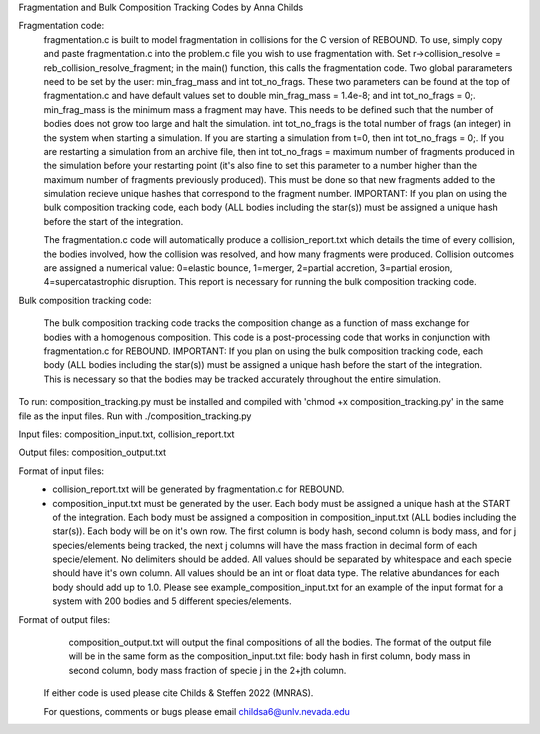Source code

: Fragmentation and Bulk Composition Tracking Codes by Anna Childs

Fragmentation code:
	fragmentation.c is built to model fragmentation in collisions for the C version of REBOUND.  To use, simply copy and paste fragmentation.c into the problem.c file you wish to use fragmentation with.  Set r->collision_resolve = reb_collision_resolve_fragment; in the main() function, this calls the fragmentation code.  Two global pararameters need to be set by the user: min_frag_mass and int tot_no_frags.  These two parameters can be found at the top of fragmentation.c and have default values set to double min_frag_mass = 1.4e-8; and int tot_no_frags = 0;.  min_frag_mass is the minimum mass a fragment may have.  This needs to be defined such that the number of bodies does not grow too large and halt the simulation.  int tot_no_frags is the total number of frags (an integer) in the system when starting a simulation.  If you are starting a simulation from t=0, then int tot_no_frags = 0;.  If you are restarting a simulation from an archive file, then int tot_no_frags = maximum number of fragments produced in the simulation before your restarting point (it's also fine to set this parameter to a number higher than the maximum number of fragments previously produced).  This must be done so that new fragments added to the simulation recieve unique hashes that correspond to the fragment number.  IMPORTANT: If you plan on using the bulk composition tracking code, each body (ALL bodies including the star(s)) must be assigned a unique hash before the start of the integration.

	The fragmentation.c code will automatically produce a collision_report.txt which details the time of every collision, the bodies involved, how the collision was resolved, and how many fragments were produced.  Collision outcomes are assigned a numerical value: 0=elastic bounce, 1=merger, 2=partial accretion, 3=partial erosion, 4=supercatastrophic disruption.  This report is necessary for running the bulk composition tracking code.

Bulk composition tracking code:

	The bulk composition tracking code tracks the composition change as a function of mass exchange for bodies with a homogenous composition.  This code is a post-processing code that works in conjunction with fragmentation.c for REBOUND.  IMPORTANT: If you plan on using the bulk composition tracking code, each body (ALL bodies including the star(s)) must be assigned a unique hash before the start of the integration.  This is necessary so that the bodies may be tracked accurately throughout the entire simulation.

To run: composition_tracking.py must be installed and compiled with 'chmod +x composition_tracking.py' in the same file as the input files.  Run with ./composition_tracking.py

Input files: composition_input.txt, collision_report.txt

Output files: composition_output.txt

Format of input files:
	- collision_report.txt will be generated by fragmentation.c for REBOUND.

	- composition_input.txt must be generated by the user.  Each body must be assigned a unique hash at the START of the integration.  Each body must be assigned a composition in composition_input.txt (ALL bodies including the star(s)). Each body will be on it's own row.  The first column is body hash, second column is body mass, and for j species/elements being tracked, the next j columns will have the mass fraction in decimal form of each specie/element.  No delimiters should be added.  All values should be separated by whitespace and each specie should have it's own column.  All values should be an int or float data type.  The relative abundances for each body should add up to 1.0. Please see example_composition_input.txt for an example of the input format for a system with 200 bodies and 5 different species/elements.

Format of output files:
	composition_output.txt will output the final compositions of all the bodies.  The format of the output file will be in the same form as the composition_input.txt file: body hash in first column, body mass in second column, body mass fraction of specie j in the 2+jth column.
  
 If either code is used please cite Childs & Steffen 2022 (MNRAS).
 
 For questions, comments or bugs please email childsa6@unlv.nevada.edu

^^^^

* _ASSIGNMENT_
From the data above, output exactly the lines between the one containing "The bulk composition tracking code tracks" and the one containing "- collision_report.txt will", counting both of them.

* _THE ANSWER_
	The bulk composition tracking code tracks the composition change as a function of mass exchange for bodies with a homogenous composition.  This code is a post-processing code that works in conjunction with fragmentation.c for REBOUND.  IMPORTANT: If you plan on using the bulk composition tracking code, each body (ALL bodies including the star(s)) must be assigned a unique hash before the start of the integration.  This is necessary so that the bodies may be tracked accurately throughout the entire simulation.

To run: composition_tracking.py must be installed and compiled with 'chmod +x composition_tracking.py' in the same file as the input files.  Run with ./composition_tracking.py

Input files: composition_input.txt, collision_report.txt

Output files: composition_output.txt

Format of input files:
	- collision_report.txt will be generated by fragmentation.c for REBOUND.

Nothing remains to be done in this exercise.